== Record extracts ==
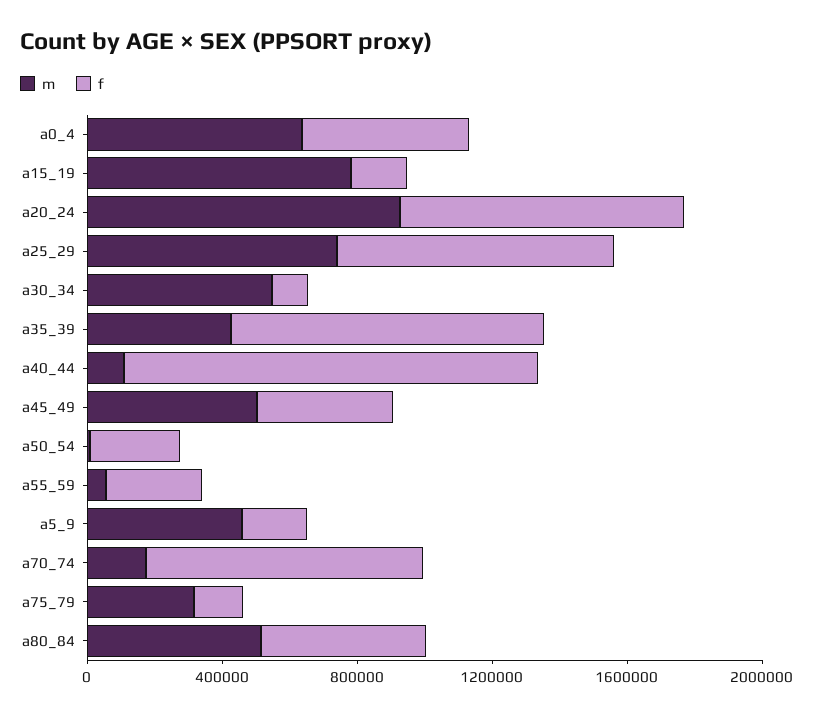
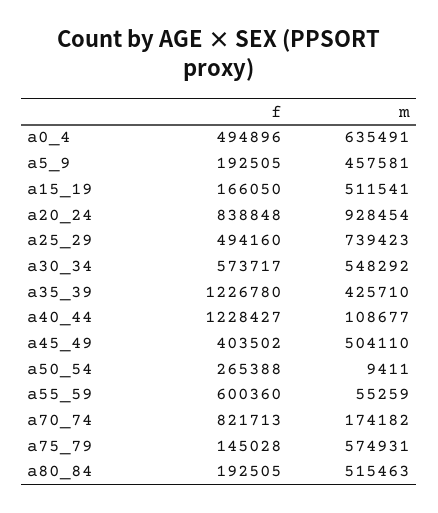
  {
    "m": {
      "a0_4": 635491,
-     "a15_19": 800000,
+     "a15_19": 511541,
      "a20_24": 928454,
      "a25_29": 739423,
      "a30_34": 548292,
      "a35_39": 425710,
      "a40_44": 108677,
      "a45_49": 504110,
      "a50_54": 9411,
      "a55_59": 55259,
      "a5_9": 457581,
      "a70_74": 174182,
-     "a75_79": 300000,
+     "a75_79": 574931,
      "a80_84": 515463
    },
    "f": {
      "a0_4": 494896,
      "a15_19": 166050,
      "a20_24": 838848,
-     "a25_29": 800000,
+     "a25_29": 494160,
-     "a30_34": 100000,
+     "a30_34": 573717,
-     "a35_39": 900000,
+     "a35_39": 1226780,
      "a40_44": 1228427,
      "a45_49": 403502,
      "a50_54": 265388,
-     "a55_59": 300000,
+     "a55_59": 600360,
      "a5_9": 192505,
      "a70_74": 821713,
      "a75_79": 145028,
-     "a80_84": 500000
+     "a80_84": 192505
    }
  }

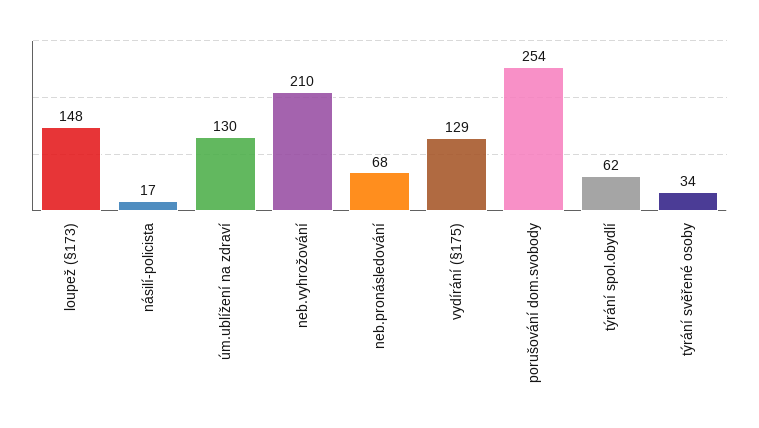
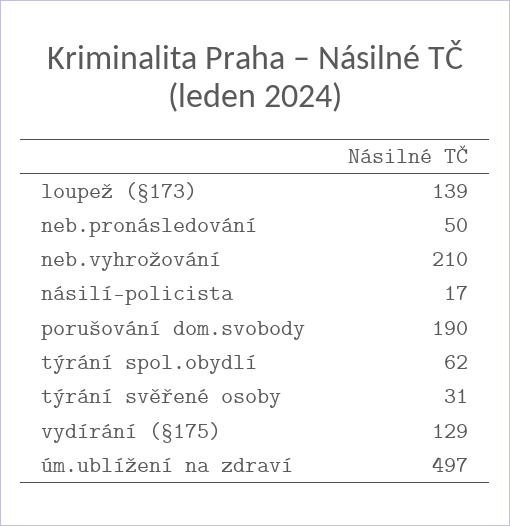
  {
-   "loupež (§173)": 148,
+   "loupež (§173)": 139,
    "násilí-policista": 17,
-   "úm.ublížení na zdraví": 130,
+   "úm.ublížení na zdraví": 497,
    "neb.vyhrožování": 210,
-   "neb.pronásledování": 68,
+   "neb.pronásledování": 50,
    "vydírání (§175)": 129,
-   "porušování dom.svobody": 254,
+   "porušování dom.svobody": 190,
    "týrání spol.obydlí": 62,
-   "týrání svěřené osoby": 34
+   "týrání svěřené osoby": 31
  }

--

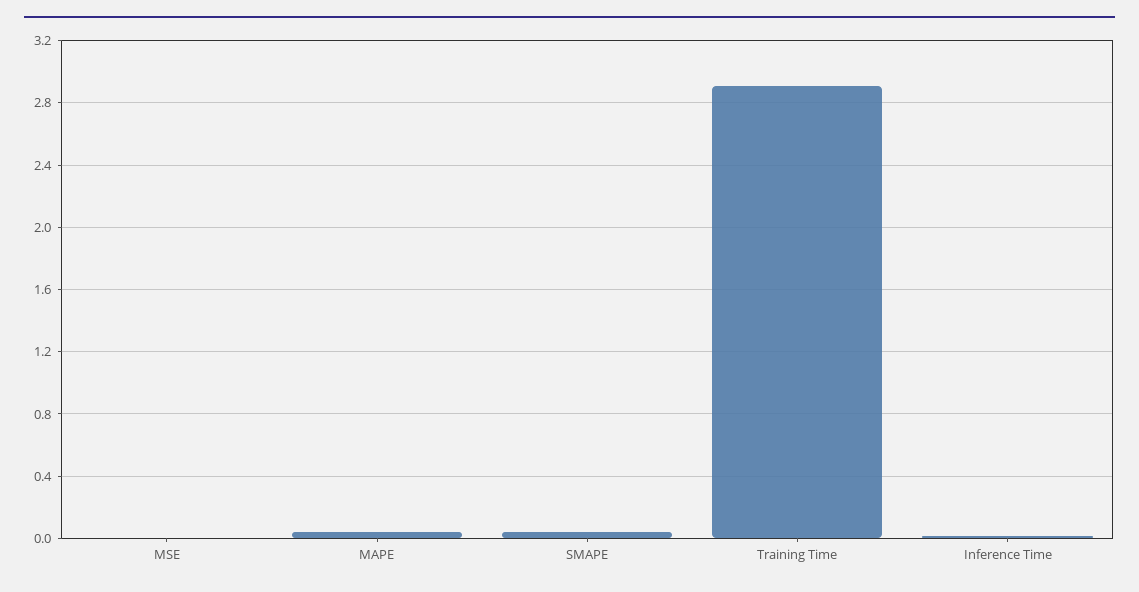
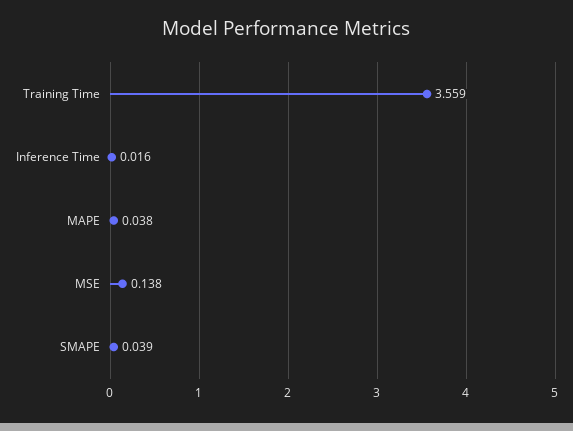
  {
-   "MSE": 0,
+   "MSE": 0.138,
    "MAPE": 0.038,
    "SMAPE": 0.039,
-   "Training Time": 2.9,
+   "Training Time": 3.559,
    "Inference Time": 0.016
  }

== Exercise brief ==
All lines of the entries containing the string "svěřené" must be shown in full.

== Output of the exercise ==
-   "týrání svěřené osoby": 34
+   "týrání svěřené osoby": 31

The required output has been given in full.